[What this task involves] Below is a set of records; reproduce them exactly without their pictures.

[Input records]
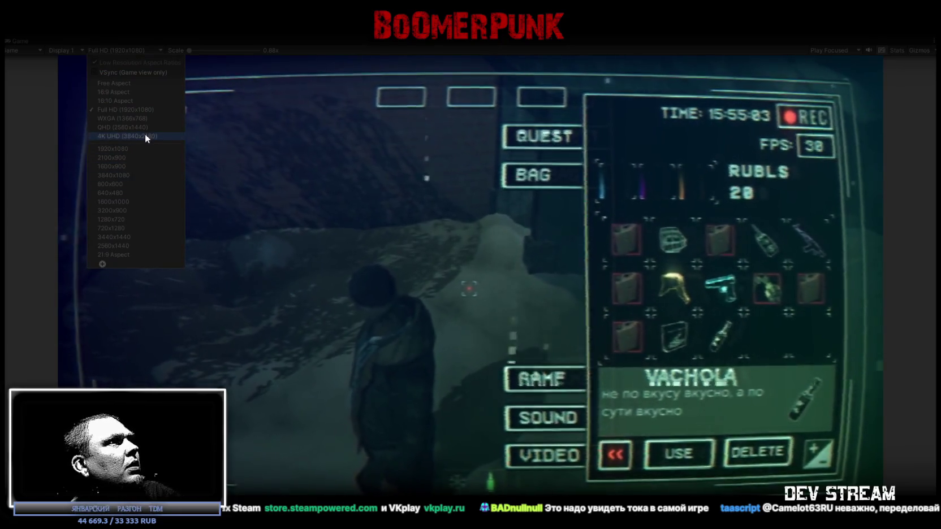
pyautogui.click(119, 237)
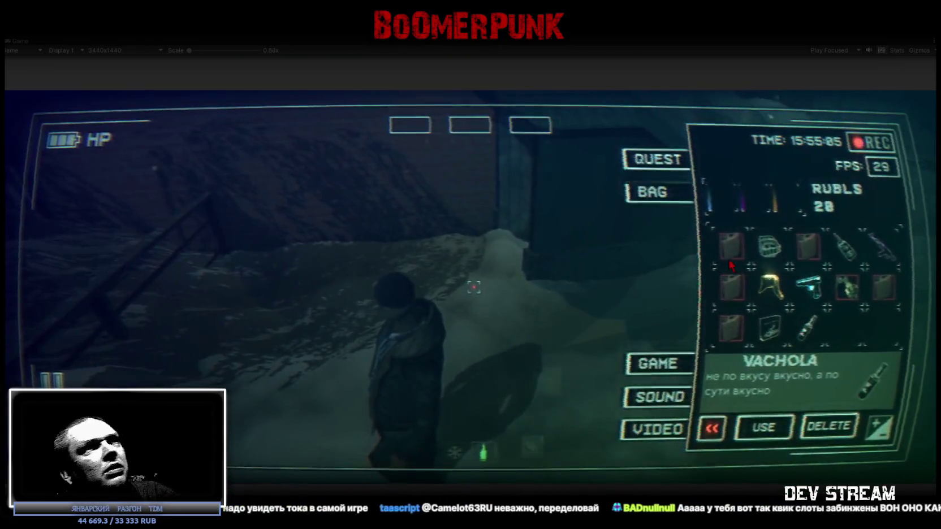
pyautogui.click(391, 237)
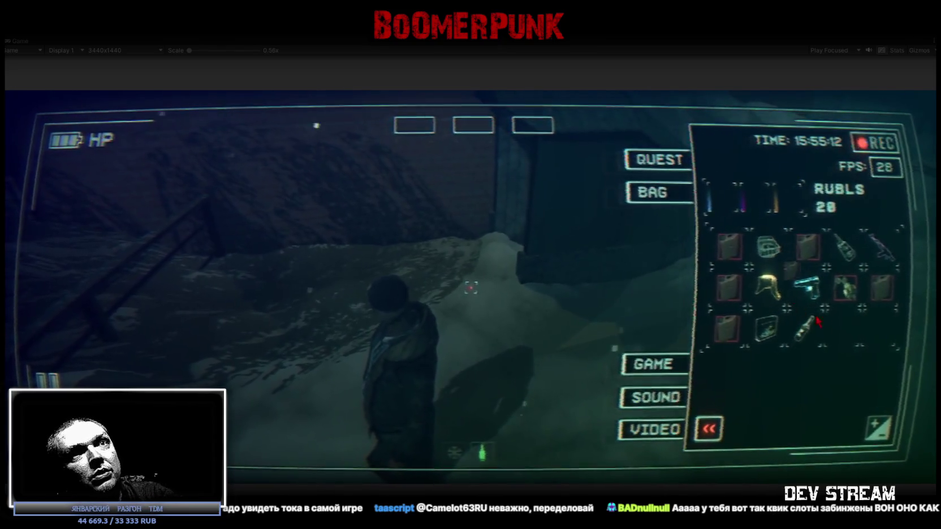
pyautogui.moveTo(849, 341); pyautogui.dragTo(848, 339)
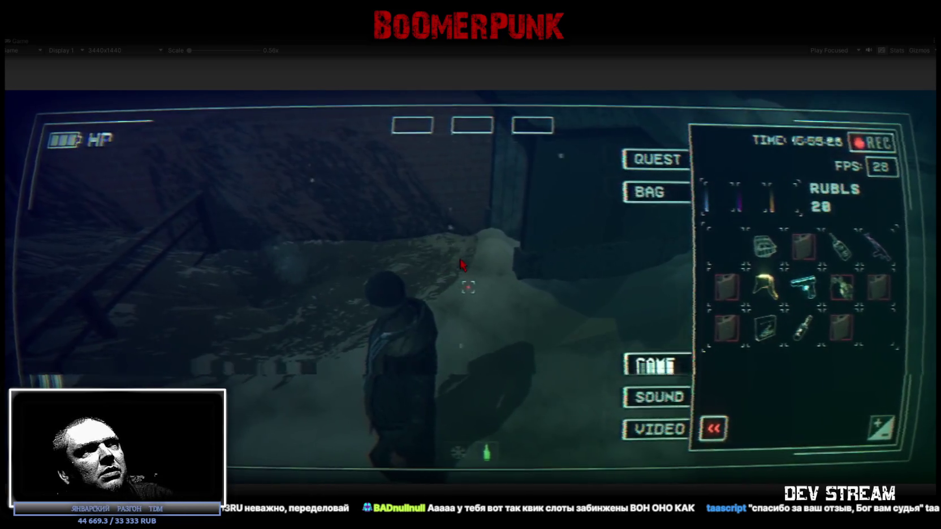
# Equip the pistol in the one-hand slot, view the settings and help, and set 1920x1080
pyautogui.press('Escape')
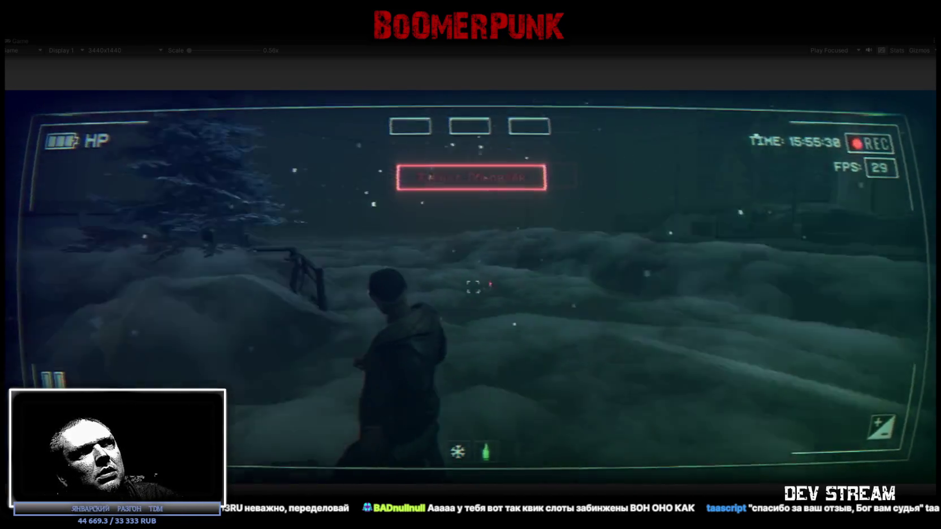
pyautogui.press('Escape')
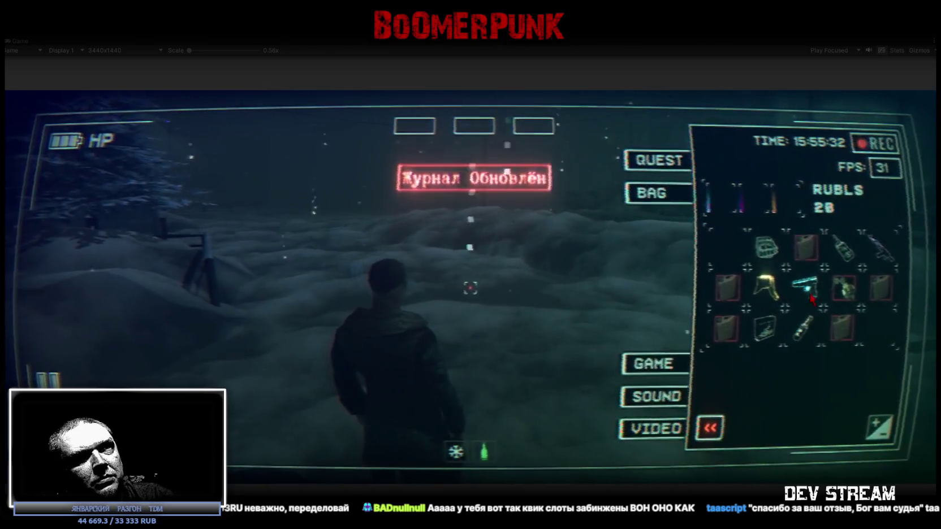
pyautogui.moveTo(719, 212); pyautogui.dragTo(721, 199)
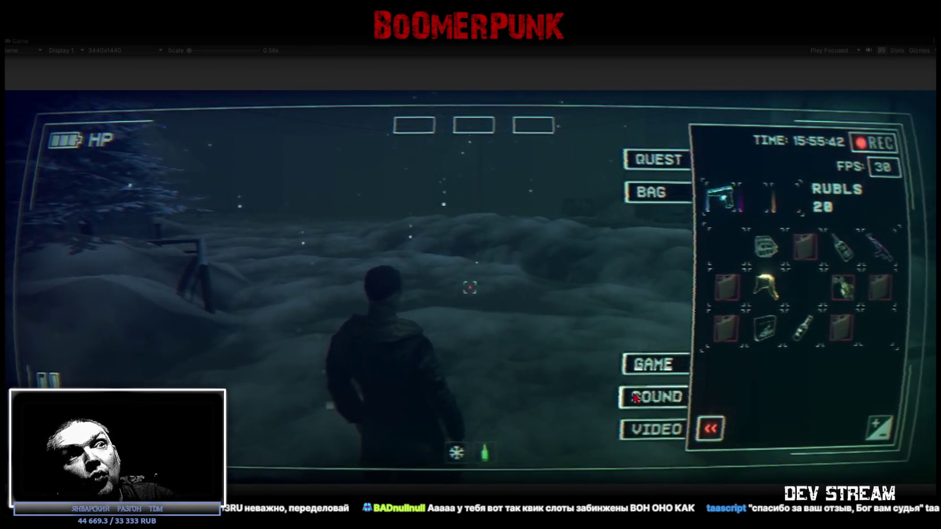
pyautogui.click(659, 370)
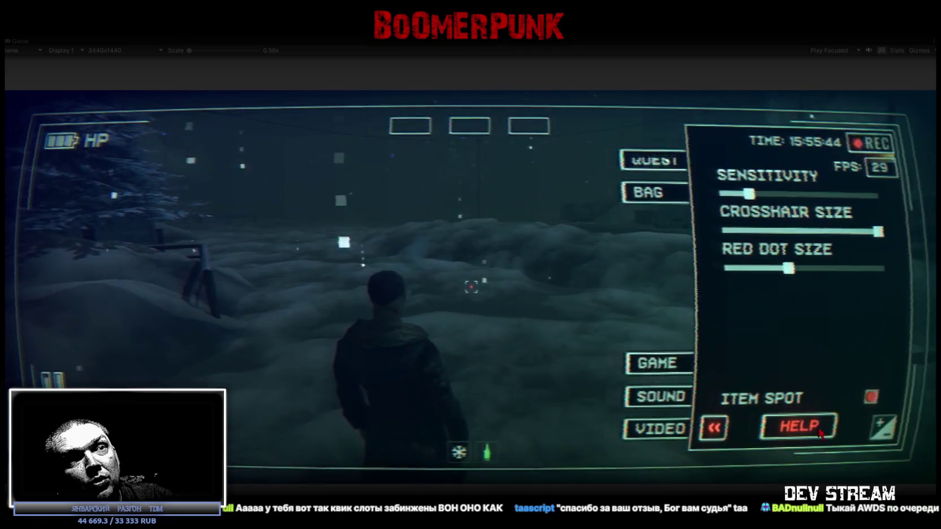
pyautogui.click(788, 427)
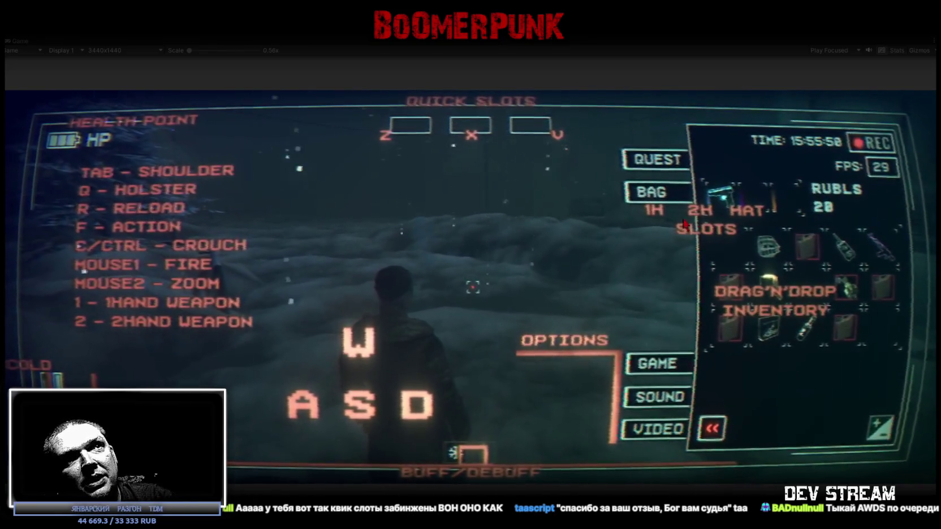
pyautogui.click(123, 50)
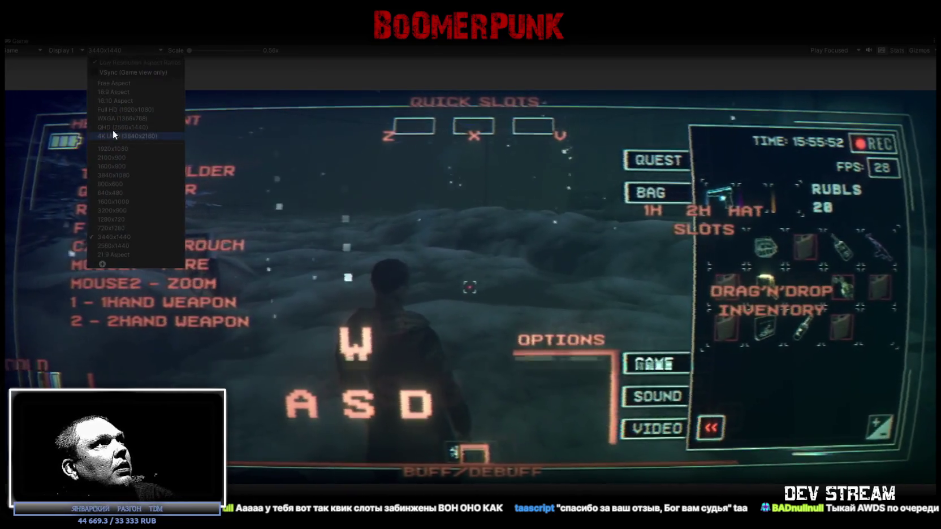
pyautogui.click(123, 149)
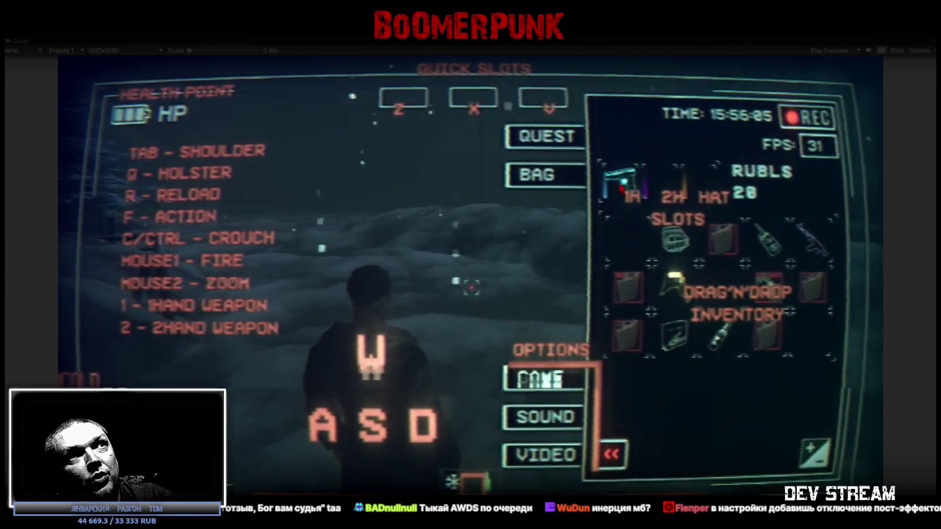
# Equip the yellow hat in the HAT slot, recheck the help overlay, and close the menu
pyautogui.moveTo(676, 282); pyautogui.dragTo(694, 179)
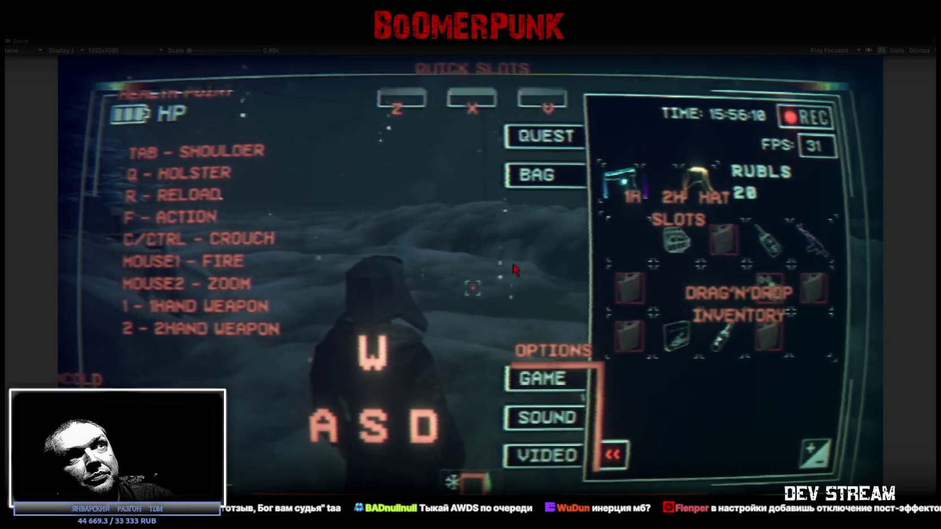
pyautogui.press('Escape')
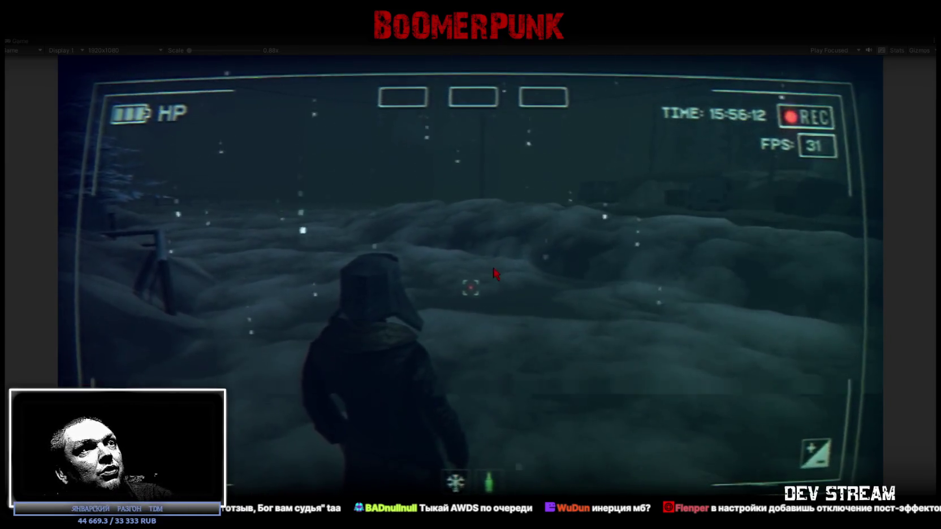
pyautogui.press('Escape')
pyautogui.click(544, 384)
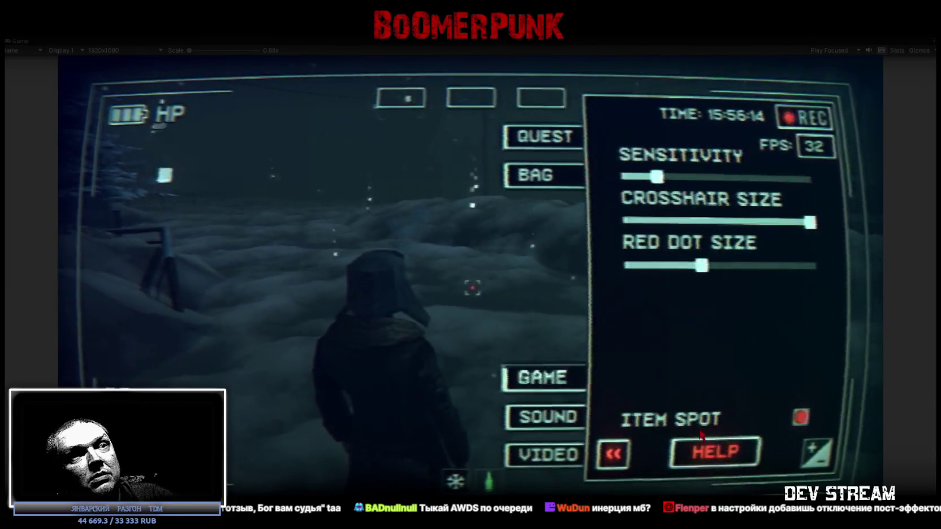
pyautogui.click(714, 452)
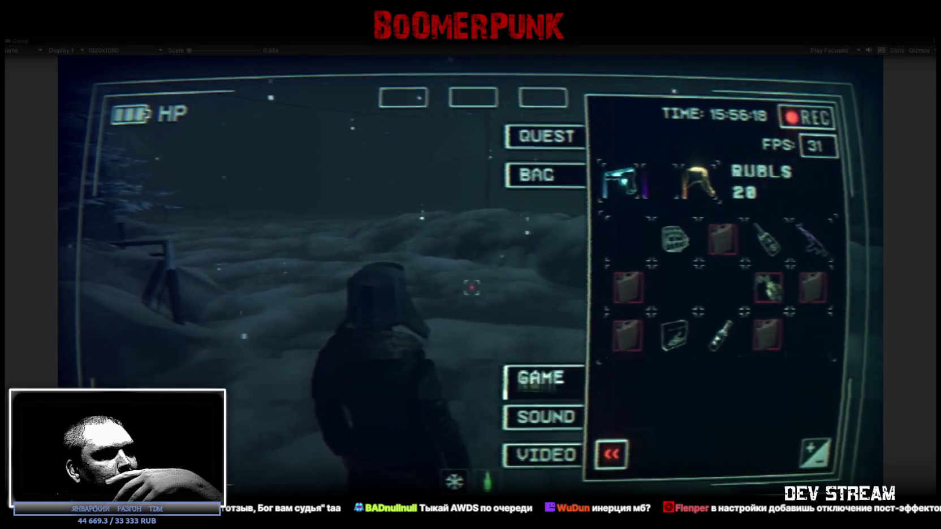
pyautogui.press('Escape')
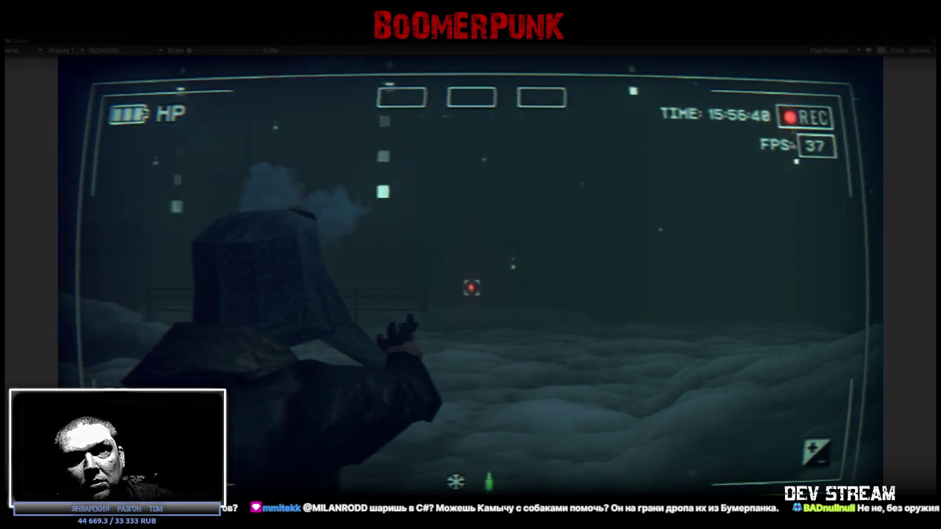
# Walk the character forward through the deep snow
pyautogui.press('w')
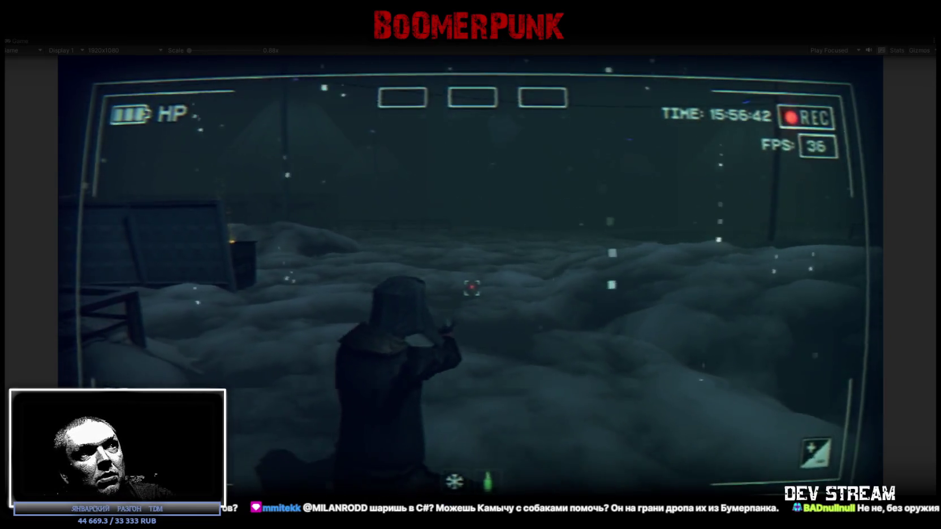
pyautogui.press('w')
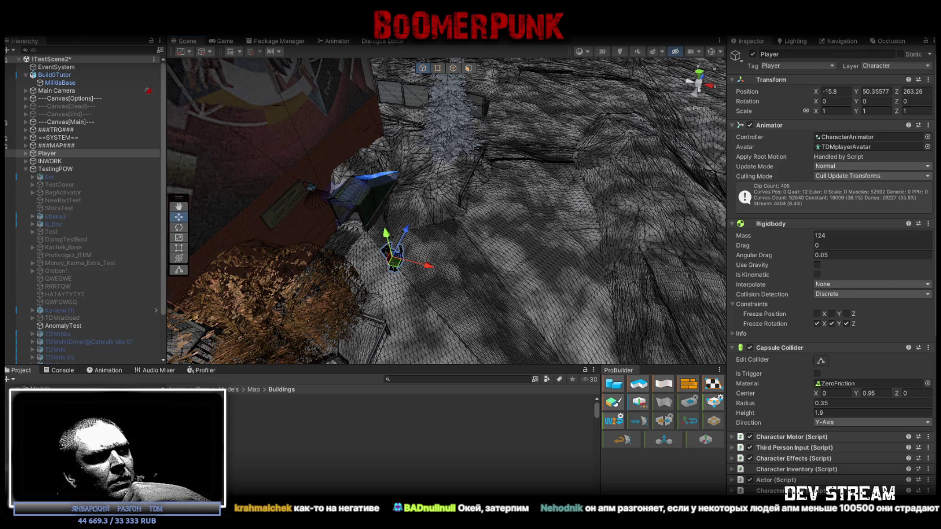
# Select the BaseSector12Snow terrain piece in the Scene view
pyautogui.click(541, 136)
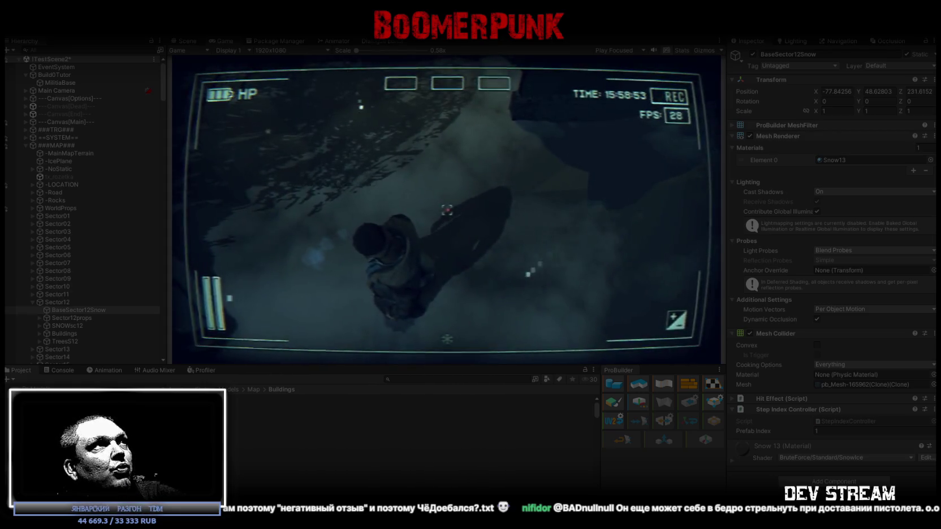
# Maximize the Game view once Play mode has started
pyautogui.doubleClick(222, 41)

[Exercise response]
pyautogui.click(119, 237)
pyautogui.click(391, 237)
pyautogui.moveTo(849, 341); pyautogui.dragTo(848, 339)
# Equip the pistol in the one-hand slot, view the settings and help, and set 1920x1080
pyautogui.press('Escape')
pyautogui.press('Escape')
pyautogui.moveTo(719, 212); pyautogui.dragTo(721, 199)
pyautogui.click(659, 370)
pyautogui.click(788, 427)
pyautogui.click(123, 50)
pyautogui.click(123, 149)
# Equip the yellow hat in the HAT slot, recheck the help overlay, and close the menu
pyautogui.moveTo(676, 282); pyautogui.dragTo(694, 179)
pyautogui.press('Escape')
pyautogui.press('Escape')
pyautogui.click(544, 384)
pyautogui.click(714, 452)
pyautogui.press('Escape')
# Walk the character forward through the deep snow
pyautogui.press('w')
pyautogui.press('w')
# Select the BaseSector12Snow terrain piece in the Scene view
pyautogui.click(541, 136)
# Maximize the Game view once Play mode has started
pyautogui.doubleClick(222, 41)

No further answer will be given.